▶ [Your assignment] A word-for-word copy of the listing, free of images, is the expected answer.

▶ [Data provided]
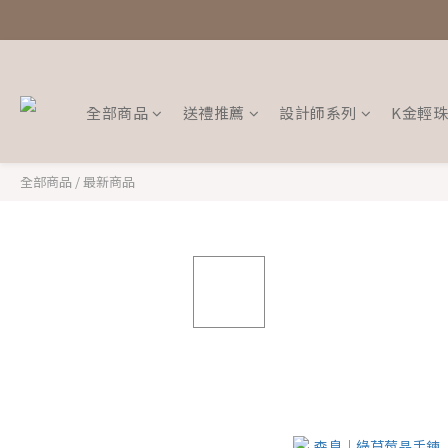
全部商品
送禮推薦
設計師系列
K金輕
全部商品
/
最新商品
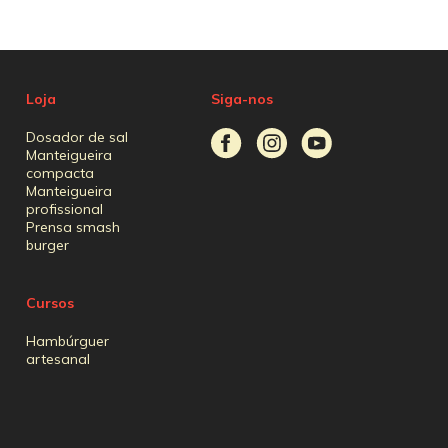
Loja
Siga-nos
Dosador de sal
Manteigueira
compacta
Manteigueira
profissional
Prensa smash
burger
Cursos
Hambúrguer
artesanal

▶ [Exercise answer]
全部商品
送禮推薦
設計師系列
K金輕
全部商品
/
最新商品
Loja
Siga-nos
Dosador de sal
Manteigueira
compacta
Manteigueira
profissional
Prensa smash
burger
Cursos
Hambúrguer
artesanal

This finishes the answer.